Tips for helping your loved one
- Become familiar with common scams targeting older adults. Knowing the most common tactics used to target older adults can help you more easily identify when scams occur.
- Emphasize the criminal nature of telemarketing and email fraud. Help your loved one learn how to identify it and help them understand that these tactics are illegal. In participating, it is possible they could be pulled into criminal activity unknowingly.
- Encourage the person to ignore phone calls and messages that appear suspicious. Don’t reply to, or click links within, emails or text messages that they are not familiar with.

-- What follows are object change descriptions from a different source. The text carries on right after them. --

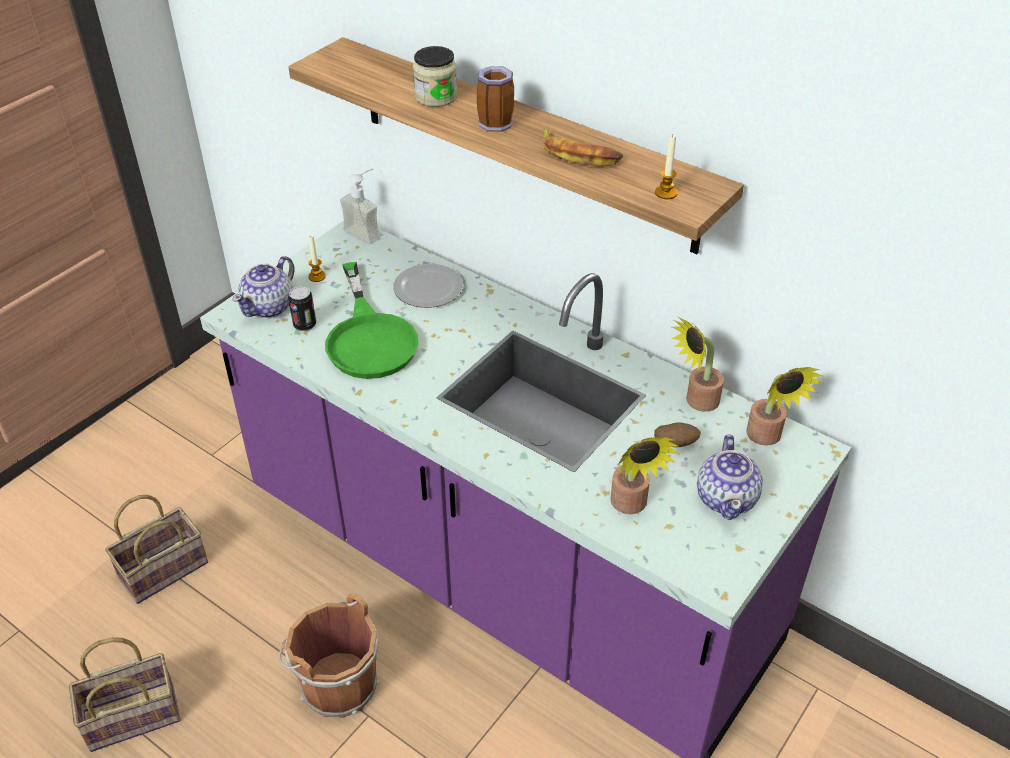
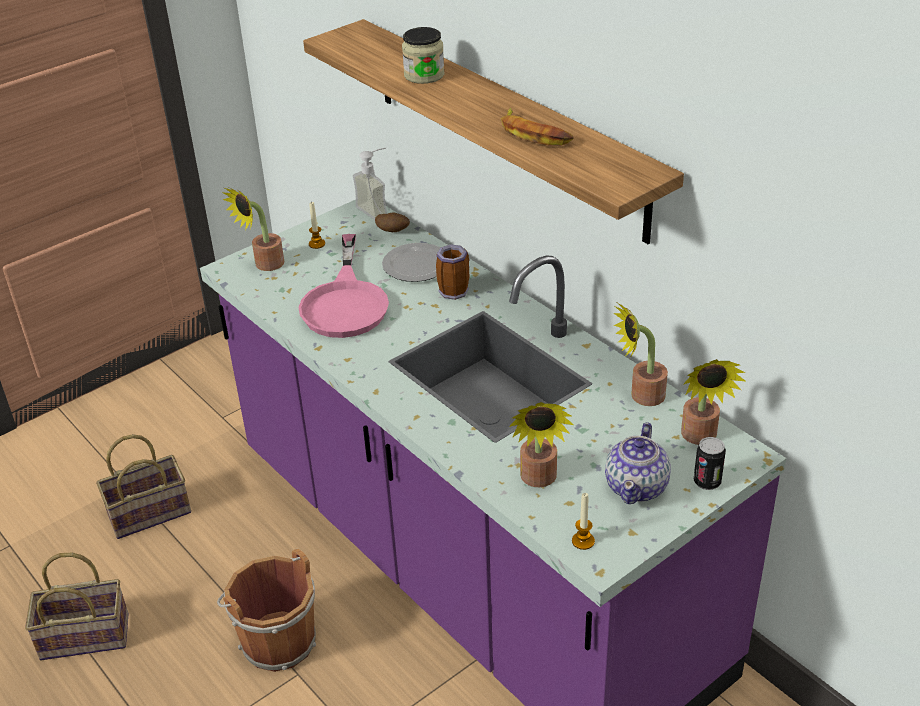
camera: 15 degrees right, 5 degrees down
teapot [232,256,295,318] -> potted plant [222,188,285,271]
can [288,286,316,331] -> can moved to [694,437,726,490]
green frying pan [325,262,419,379] -> pink frying pan [299,234,389,338]
mug [477,66,514,132] -> mug moved to [436,244,469,300]
potato [654,422,701,447] -> potato moved to [375,213,410,232]
candle [655,135,678,199] -> candle moved to [572,493,595,550]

- Have a calm discussion about securing accounts and monitoring finances. Helping older adults monitor their finances can be a great way to prevent scam activity and identify it if it has occurred.
- Help the person change his or her phone number. If constant calls continue, it may be worth changing the person’s phone number. Registering the number with the Do Not Call list is a great first step, although scammers won’t necessarily follow the Do-Not-Call list laws. If unsafe calls continue, it may be best to change the phone number.
- Take care of yourself. Caring for another is no easy task. Studies show that as many as 70 percent of family caregivers experience depression or anxiety. Many develop chronic health problems at nearly twice the rate of non-caregivers. Remember to recharge by taking time for yourself, eating healthy and exercising. Consider respite care for a bit of necessary extended breaks. The Take Time Texas site provides several resources to help caregivers get the rest they need.